いつだったか忘れた。ある大事な友人Kが亡くなって、その子と共通の友人と寮でファイトクラブを観ていた。

映画のあらすじはこうだ。
──
エリートながらも空虚な日々を送る男性が、ある日出会った派手な出で立ちの男にいざなわれ、異質の世界に足を踏み入れる。そこは男たちが己の拳のみを武器に闘いを繰り広げる、壮絶で危険な空間だった。そのファイト・クラブで、彼は自己を開放していく。
──

それでそういう雰囲気になって色々あって、そのあと目が覚めて、横で眠る友人がまるで知らない誰かに思えた。何もかも、空間そのものがとてつもない《俗》に思えてさっさと起きて帰ってくれたらいいのにと願っていた。それから数日後、友人とふたたび顔を合わせた時には、《俗》っぽいだとかそうした感覚を覚えなかった。
《俗》的な僕───寝た子と僕とその空間すべてが一体であるかのような、どこか死んだ友人に覗き見られているような、でもそのまなざしも実は僕自身のまなざしのような、不思議な感覚に陥った。

どうしてそんなふうにあのとき思ったのか、少し恥じた。
それからしばらくして、原著を買い、「あゝ、最後、映画と違うのか」という漠然とした感想と、ドッペルゲンガー的な何とも形容し難い感覚に襲われた。

Kが突然居なくなってから僕は何がしたいのかわからないことが多くなった。
決まった時間に起きて、決められたとおりに仕事をし、決まった時間には眠る───ささやかな楽しみ、喜び、悲しみや怒りを心の底から分かち合えたKの突然の不在と、その穴埋めのようなかたちだけの友人たち。

“If you don’t know what you want,” the doorman said, “you end up with a lot you don’t.”

—『Fight Club』Chuck Palahniuk

本当に求めているものが何なのかわからないと、際限なく本来なら欲しくないものまでいつの間にか手にしている(『ファイトクラブ』チャック・パラニューク)

喪失から、消耗だけのための資本主義的な欲望で虚無を埋めようとしても埋まるどころか砂漠は広がりオアシスはいつまで経っても遠くの蜃気楼でしかない。

昨日久しぶりに出張先のマンションでひとりファイトクラブを観ていて、ひととしてもどん底だったころを懐かしく思い出した。
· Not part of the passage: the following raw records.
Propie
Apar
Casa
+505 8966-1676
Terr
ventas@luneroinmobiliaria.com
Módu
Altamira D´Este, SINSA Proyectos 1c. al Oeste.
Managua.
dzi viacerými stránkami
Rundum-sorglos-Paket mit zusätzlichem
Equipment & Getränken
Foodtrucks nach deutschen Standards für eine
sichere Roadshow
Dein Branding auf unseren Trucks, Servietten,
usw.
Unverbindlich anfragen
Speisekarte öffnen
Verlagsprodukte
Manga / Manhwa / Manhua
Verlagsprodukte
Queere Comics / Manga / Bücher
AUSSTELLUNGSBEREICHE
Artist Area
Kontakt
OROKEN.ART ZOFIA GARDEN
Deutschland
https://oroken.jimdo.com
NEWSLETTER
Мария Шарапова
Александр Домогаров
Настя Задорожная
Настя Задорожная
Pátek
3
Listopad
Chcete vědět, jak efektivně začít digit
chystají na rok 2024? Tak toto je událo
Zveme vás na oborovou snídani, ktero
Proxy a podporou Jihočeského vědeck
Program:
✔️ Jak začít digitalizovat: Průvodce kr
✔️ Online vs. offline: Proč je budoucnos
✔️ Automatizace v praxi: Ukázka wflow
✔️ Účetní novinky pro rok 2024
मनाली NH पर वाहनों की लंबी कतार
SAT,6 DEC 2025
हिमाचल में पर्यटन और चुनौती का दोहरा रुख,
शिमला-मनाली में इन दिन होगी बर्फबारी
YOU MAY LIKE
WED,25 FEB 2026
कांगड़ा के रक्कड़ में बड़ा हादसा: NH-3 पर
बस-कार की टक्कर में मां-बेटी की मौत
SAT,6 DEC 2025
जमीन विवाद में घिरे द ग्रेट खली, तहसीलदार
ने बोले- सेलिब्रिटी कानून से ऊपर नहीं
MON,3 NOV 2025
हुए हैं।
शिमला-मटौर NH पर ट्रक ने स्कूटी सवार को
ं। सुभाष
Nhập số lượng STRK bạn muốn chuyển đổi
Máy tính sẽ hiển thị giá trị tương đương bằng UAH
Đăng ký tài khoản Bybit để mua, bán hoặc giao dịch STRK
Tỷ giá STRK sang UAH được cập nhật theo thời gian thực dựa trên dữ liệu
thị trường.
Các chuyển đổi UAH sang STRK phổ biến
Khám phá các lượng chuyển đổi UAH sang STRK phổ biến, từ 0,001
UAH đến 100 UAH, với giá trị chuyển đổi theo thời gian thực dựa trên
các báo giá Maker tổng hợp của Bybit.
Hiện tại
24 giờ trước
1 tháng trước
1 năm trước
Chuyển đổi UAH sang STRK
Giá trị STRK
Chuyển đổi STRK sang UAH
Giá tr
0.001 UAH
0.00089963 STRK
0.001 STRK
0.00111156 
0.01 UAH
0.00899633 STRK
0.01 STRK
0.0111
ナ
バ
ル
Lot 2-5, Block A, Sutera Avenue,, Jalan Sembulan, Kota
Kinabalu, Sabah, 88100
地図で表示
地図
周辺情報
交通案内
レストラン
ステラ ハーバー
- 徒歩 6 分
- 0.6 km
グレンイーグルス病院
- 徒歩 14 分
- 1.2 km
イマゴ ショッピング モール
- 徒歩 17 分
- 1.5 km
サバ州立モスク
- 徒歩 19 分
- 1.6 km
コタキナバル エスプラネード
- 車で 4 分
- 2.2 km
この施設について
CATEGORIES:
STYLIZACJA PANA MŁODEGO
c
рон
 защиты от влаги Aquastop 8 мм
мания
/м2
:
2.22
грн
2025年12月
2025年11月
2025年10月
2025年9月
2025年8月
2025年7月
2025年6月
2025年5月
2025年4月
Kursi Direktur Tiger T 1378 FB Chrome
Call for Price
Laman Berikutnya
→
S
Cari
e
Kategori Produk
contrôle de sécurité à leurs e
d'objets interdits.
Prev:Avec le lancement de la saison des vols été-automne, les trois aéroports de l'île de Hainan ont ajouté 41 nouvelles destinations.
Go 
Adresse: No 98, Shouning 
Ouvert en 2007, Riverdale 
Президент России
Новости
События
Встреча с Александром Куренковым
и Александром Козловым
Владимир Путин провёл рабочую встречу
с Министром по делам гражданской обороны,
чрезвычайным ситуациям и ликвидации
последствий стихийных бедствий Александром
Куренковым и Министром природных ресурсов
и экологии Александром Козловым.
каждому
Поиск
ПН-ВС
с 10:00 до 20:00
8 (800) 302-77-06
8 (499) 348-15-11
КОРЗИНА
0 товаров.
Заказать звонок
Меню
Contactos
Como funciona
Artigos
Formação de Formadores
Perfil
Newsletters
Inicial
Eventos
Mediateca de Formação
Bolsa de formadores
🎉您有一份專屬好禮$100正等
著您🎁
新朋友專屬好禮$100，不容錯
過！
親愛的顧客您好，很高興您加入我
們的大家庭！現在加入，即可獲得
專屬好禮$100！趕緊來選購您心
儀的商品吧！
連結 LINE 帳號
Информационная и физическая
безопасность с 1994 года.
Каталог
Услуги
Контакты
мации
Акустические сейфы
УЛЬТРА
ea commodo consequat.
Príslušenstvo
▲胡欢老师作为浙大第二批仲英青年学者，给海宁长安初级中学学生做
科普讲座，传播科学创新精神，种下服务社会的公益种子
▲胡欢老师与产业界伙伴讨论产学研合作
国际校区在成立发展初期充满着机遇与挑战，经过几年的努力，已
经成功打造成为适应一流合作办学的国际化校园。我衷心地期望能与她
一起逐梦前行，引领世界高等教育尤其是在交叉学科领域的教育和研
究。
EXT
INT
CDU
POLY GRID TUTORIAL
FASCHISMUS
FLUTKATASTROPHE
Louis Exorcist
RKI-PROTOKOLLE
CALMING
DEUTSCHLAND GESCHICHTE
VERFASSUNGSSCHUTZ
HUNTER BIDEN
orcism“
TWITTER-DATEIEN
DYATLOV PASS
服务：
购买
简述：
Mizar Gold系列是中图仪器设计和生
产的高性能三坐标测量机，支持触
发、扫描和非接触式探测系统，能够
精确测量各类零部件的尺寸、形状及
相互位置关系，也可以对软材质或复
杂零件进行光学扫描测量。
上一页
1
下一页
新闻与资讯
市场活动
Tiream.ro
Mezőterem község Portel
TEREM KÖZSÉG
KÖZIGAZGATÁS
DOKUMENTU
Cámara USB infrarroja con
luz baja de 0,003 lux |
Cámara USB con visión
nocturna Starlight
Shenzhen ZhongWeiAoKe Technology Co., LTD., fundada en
“It’s only after you’ve lost everything,” Tyler says, “that you’re free to do anything.”
すべてを失ったあと、何もかもが自由になる───そうだろうか?
決められた日常とやるべき仕事があったから僕は生ける屍のようになりながらも息をなんとかできていたようにも思える。

そんなフィクションを考えながら電子書籍を探すと原著がKindleにあった。
ポチる───原著、家に帰ればあるのに。
本当に欲しかったんだろうか?

まあでも、名著だからいいだろう。昼飯を二回おにぎりにすればいい。